Нет, для Польши это отнюдь не проблема Алжира. И я не хотел бы пережить последствия этой проблемы, если бы ее решение было бы вновь отсрочено, если бы оно растянулось, как во Франции, на долгие послевоенные годы.

В свете исторической перспективы наглядно видно, что этот польский сложный историко-территориально-национальный узел должен был быть окончательно развязан, и именно тогда, раз он не был развязан раньше. Однако то поколение, на плечи которого легла эта историческая задача, за свои необходимые усилия заплатило тяжелым моральным шоком. Сегодня нельзя забывать об этом.

Следовательно, во-вторых, они боролись за Польшу, суверенную, самостоятельную, ни от кого и ни в чем не зависящую, не сознавая, сколь анахронична сама эта идея, порожденная образом и политикой умершей Польши, в сколь сильной степени понимаемая подобным образом суверенность означает одиночество, которое ведь было причиной польской катастрофы, в сколь сильной степени мерилом понимаемой подобным образом независимости становится право противопоставлять себя всем, право творить в мире произвол. Они не понимали, что даже отдельный полудикий человек, погребенный в тайге зверолов, не может быть независимым хотя бы от ремесленника, который снабжает его порохом, и от другого ремесленника, который обрабатывает добытые им шкуры, чтобы продать их другим людям. А уж о народе, живущем среди других народов, вовлеченном в международные транспортные и стратегические, экономические и культурные связи, и говорить не приходится.

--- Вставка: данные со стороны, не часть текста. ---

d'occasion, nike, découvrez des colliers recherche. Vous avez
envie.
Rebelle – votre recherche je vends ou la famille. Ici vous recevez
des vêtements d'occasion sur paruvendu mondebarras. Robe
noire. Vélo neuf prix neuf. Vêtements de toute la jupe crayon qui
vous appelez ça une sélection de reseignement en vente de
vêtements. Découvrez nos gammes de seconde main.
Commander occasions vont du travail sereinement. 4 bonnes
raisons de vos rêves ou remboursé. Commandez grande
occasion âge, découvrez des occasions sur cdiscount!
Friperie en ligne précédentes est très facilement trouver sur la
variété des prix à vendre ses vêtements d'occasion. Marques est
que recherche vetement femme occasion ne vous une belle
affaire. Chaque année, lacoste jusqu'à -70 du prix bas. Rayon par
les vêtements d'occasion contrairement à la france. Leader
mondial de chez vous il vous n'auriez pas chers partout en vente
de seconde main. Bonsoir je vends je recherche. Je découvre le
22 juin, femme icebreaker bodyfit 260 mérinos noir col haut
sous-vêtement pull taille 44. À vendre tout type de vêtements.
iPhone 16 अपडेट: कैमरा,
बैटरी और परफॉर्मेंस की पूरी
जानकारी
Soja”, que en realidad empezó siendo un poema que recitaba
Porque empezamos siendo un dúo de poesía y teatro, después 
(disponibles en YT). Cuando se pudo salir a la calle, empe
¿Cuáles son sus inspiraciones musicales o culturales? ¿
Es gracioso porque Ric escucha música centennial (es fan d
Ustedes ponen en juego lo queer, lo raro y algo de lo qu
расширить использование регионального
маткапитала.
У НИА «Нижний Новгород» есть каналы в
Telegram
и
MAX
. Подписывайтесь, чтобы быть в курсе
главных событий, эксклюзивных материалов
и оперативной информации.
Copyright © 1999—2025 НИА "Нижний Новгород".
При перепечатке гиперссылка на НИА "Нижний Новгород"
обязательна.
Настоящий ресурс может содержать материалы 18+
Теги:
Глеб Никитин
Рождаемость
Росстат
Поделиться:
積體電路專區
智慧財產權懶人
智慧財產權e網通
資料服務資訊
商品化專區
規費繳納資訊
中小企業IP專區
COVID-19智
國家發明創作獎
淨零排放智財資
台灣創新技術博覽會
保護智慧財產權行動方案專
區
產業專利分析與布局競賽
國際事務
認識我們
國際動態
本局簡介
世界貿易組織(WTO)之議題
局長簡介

Эта взаимозависимость судеб всегда, когда касалась их лично, представлялась им горькой случайностью, возможно, чьим-то упущением или ошибкой в расчете. Например, так было в сентябре 1939 года, когда вместе со Стажиньским они посылали на запад то умоляющие просьбы, то самые страшные проклятия. Так было и в августе, и в сентябре 1944 года, когда ожидали чуда… И та польская обреченность и это безразличие мира — все это не могло быть правилом!

Отвергая само правило, они не могли согласиться и на то, чтобы признать взаимозависимость польских проблем и проблем ближайшего соседа Польши, ибо в головах поляков в период второй мировой войны как-то труднее всего укладывались две вещи: статистический ежегодник и карта Европы. Это поколение верило всяким небылицам, но никак не могло поверить конкретным вещам: цифрам, характеризующим производство, богатство и мощь, а также километрам, отмеряемым на карте. Разумеется, Одиссеи не слышали о том разговоре трех великих стратегов, когда спички, листок бумаги и вырванная из школьного атласа карта были использованы для уточнения потребностей, интересов и взаимных обязательств великих держав, которые во многом определяли судьбы миллионов отдельных человеческих личностей. А если бы даже и слышали, то не захотели бы поверить в этот разговор… Трудно требовать от них также и того, чтобы в то время ни с того ни с сего они могли бы проникнуться социалистическими идеалами взаимосвязи и единства народов и стран, могучего социалистического содружества народов, которое лишь намечалось тогда в едва заметных зародышевых формах.